Ce focus sur l’humain, depuis les services individuels jusqu’au « durable » semble être plus qu’un effet de mode. Avec la génération des Milleniums, la prise en compte de l’humain et de notre futur est devenue une « obligation acceptée », car le bénéfice n’en est plus discutable. Un peu comme la ceinture de sécurité en son temps.

Or, cette « obligation acceptée » est un excellent moteur de l’innovation. Une ambition forte crée la rapidité technologique. Les américains sont allés sur la Lune non pas parce que c’était simple, mais parce qu’il fallait y être avant les autres. « L’innovation humaine durable va progresser très vite, même si elle est difficile, parce qu’on n’a plus vraiment le choix », semble nous dire Vivatech.

Un nouvel optimisme

Synthétiser en quelques paragraphes l’ensemble des leçons de Vivatech est sans doute illusoire mais il faut certainement retenir que cette cuvée 2021, bien contrainte par la pandémie et les craintes liées à l’environnement et la surconsommation énergétique, a été marquée par un réel optimisme.
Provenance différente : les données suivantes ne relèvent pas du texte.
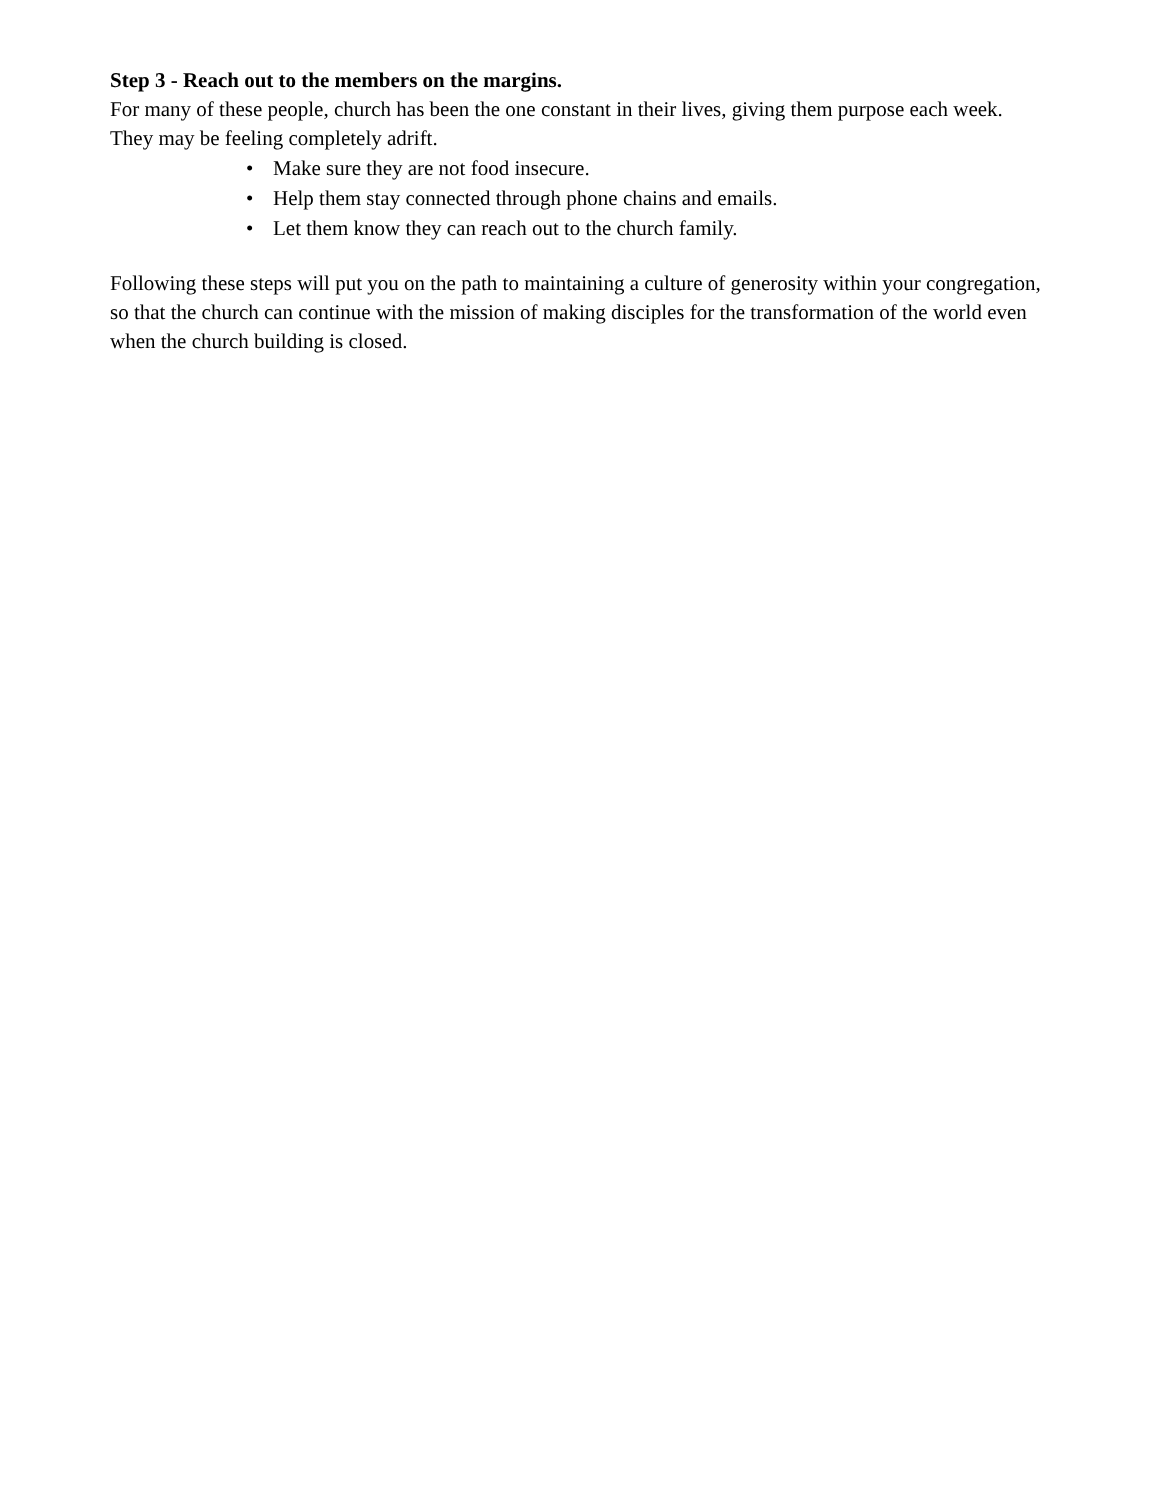Step 3 - Reach out to the members on the margins.
For many of these people, church has been the one constant in their lives, giving them purpose each week. They may be feeling completely adrift.
• Make sure they are not food insecure.
• Help them stay connected through phone chains and emails.
• Let them know they can reach out to the church family.
Following these steps will put you on the path to maintaining a culture of generosity within your congregation, so that the church can continue with the mission of making disciples for the transformation of the world even when the church building is closed.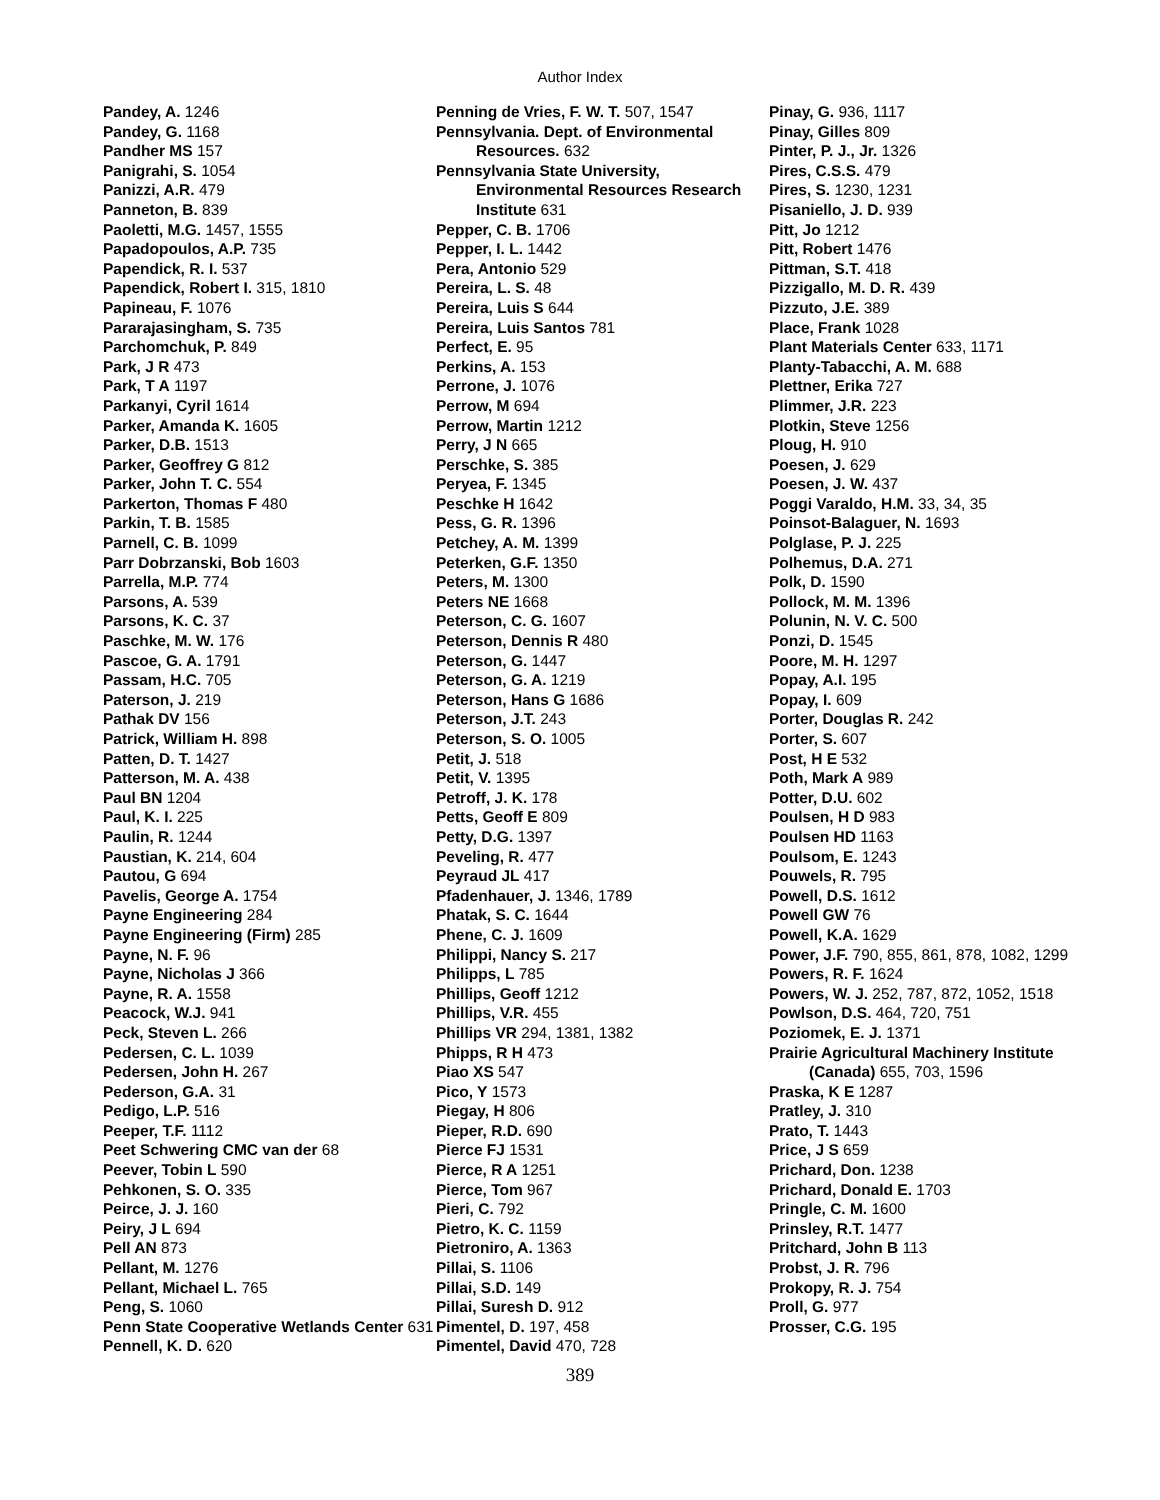Author Index
Pandey, A. 1246
Pandey, G. 1168
Pandher MS 157
Panigrahi, S. 1054
Panizzi, A.R. 479
Panneton, B. 839
Paoletti, M.G. 1457, 1555
Papadopoulos, A.P. 735
Papendick, R. I. 537
Papendick, Robert I. 315, 1810
Papineau, F. 1076
Pararajasingham, S. 735
Parchomchuk, P. 849
Park, J R 473
Park, T A 1197
Parkanyi, Cyril 1614
Parker, Amanda K. 1605
Parker, D.B. 1513
Parker, Geoffrey G 812
Parker, John T. C. 554
Parkerton, Thomas F 480
Parkin, T. B. 1585
Parnell, C. B. 1099
Parr Dobrzanski, Bob 1603
Parrella, M.P. 774
Parsons, A. 539
Parsons, K. C. 37
Paschke, M. W. 176
Pascoe, G. A. 1791
Passam, H.C. 705
Paterson, J. 219
Pathak DV 156
Patrick, William H. 898
Patten, D. T. 1427
Patterson, M. A. 438
Paul BN 1204
Paul, K. I. 225
Paulin, R. 1244
Paustian, K. 214, 604
Pautou, G 694
Pavelis, George A. 1754
Payne Engineering 284
Payne Engineering (Firm) 285
Payne, N. F. 96
Payne, Nicholas J 366
Payne, R. A. 1558
Peacock, W.J. 941
Peck, Steven L. 266
Pedersen, C. L. 1039
Pedersen, John H. 267
Pederson, G.A. 31
Pedigo, L.P. 516
Peeper, T.F. 1112
Peet Schwering CMC van der 68
Peever, Tobin L 590
Pehkonen, S. O. 335
Peirce, J. J. 160
Peiry, J L 694
Pell AN 873
Pellant, M. 1276
Pellant, Michael L. 765
Peng, S. 1060
Penn State Cooperative Wetlands Center 631
Pennell, K. D. 620
Penning de Vries, F. W. T. 507, 1547
Pennsylvania. Dept. of Environmental Resources. 632
Pennsylvania State University, Environmental Resources Research Institute 631
Pepper, C. B. 1706
Pepper, I. L. 1442
Pera, Antonio 529
Pereira, L. S. 48
Pereira, Luis S 644
Pereira, Luis Santos 781
Perfect, E. 95
Perkins, A. 153
Perrone, J. 1076
Perrow, M 694
Perrow, Martin 1212
Perry, J N 665
Perschke, S. 385
Peryea, F. 1345
Peschke H 1642
Pess, G. R. 1396
Petchey, A. M. 1399
Peterken, G.F. 1350
Peters, M. 1300
Peters NE 1668
Peterson, C. G. 1607
Peterson, Dennis R 480
Peterson, G. 1447
Peterson, G. A. 1219
Peterson, Hans G 1686
Peterson, J.T. 243
Peterson, S. O. 1005
Petit, J. 518
Petit, V. 1395
Petroff, J. K. 178
Petts, Geoff E 809
Petty, D.G. 1397
Peveling, R. 477
Peyraud JL 417
Pfadenhauer, J. 1346, 1789
Phatak, S. C. 1644
Phene, C. J. 1609
Philippi, Nancy S. 217
Philipps, L 785
Phillips, Geoff 1212
Phillips, V.R. 455
Phillips VR 294, 1381, 1382
Phipps, R H 473
Piao XS 547
Pico, Y 1573
Piegay, H 806
Pieper, R.D. 690
Pierce FJ 1531
Pierce, R A 1251
Pierce, Tom 967
Pieri, C. 792
Pietro, K. C. 1159
Pietroniro, A. 1363
Pillai, S. 1106
Pillai, S.D. 149
Pillai, Suresh D. 912
Pimentel, D. 197, 458
Pimentel, David 470, 728
Pinay, G. 936, 1117
Pinay, Gilles 809
Pinter, P. J., Jr. 1326
Pires, C.S.S. 479
Pires, S. 1230, 1231
Pisaniello, J. D. 939
Pitt, Jo 1212
Pitt, Robert 1476
Pittman, S.T. 418
Pizzigallo, M. D. R. 439
Pizzuto, J.E. 389
Place, Frank 1028
Plant Materials Center 633, 1171
Planty-Tabacchi, A. M. 688
Plettner, Erika 727
Plimmer, J.R. 223
Plotkin, Steve 1256
Ploug, H. 910
Poesen, J. 629
Poesen, J. W. 437
Poggi Varaldo, H.M. 33, 34, 35
Poinsot-Balaguer, N. 1693
Polglase, P. J. 225
Polhemus, D.A. 271
Polk, D. 1590
Pollock, M. M. 1396
Polunin, N. V. C. 500
Ponzi, D. 1545
Poore, M. H. 1297
Popay, A.I. 195
Popay, I. 609
Porter, Douglas R. 242
Porter, S. 607
Post, H E 532
Poth, Mark A 989
Potter, D.U. 602
Poulsen, H D 983
Poulsen HD 1163
Poulsom, E. 1243
Pouwels, R. 795
Powell, D.S. 1612
Powell GW 76
Powell, K.A. 1629
Power, J.F. 790, 855, 861, 878, 1082, 1299
Powers, R. F. 1624
Powers, W. J. 252, 787, 872, 1052, 1518
Powlson, D.S. 464, 720, 751
Poziomek, E. J. 1371
Prairie Agricultural Machinery Institute (Canada) 655, 703, 1596
Praska, K E 1287
Pratley, J. 310
Prato, T. 1443
Price, J S 659
Prichard, Don. 1238
Prichard, Donald E. 1703
Pringle, C. M. 1600
Prinsley, R.T. 1477
Pritchard, John B 113
Probst, J. R. 796
Prokopy, R. J. 754
Proll, G. 977
Prosser, C.G. 195
389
Pour nous accompagner cette année dans nos différents projets technologiques, retenons trois idées qui sont revenues dans de nombreux « talks » de cette édition :

  • Il faut donner un sens humain à toute innovation, et si donner un sens humain au software semble difficile, c’est justement cela qui va nous pousser à le trouver.
  • Il faut passer du « c’est merveilleux ce que l’on va faire technologiquement » au « c’est vraiment bien pour l’homme ce que l’on va faire ».
  • Une innovation n’a de sens que si elle rend meilleur l’avenir que nos arrière-petits-enfants nous ont temporairement prêté.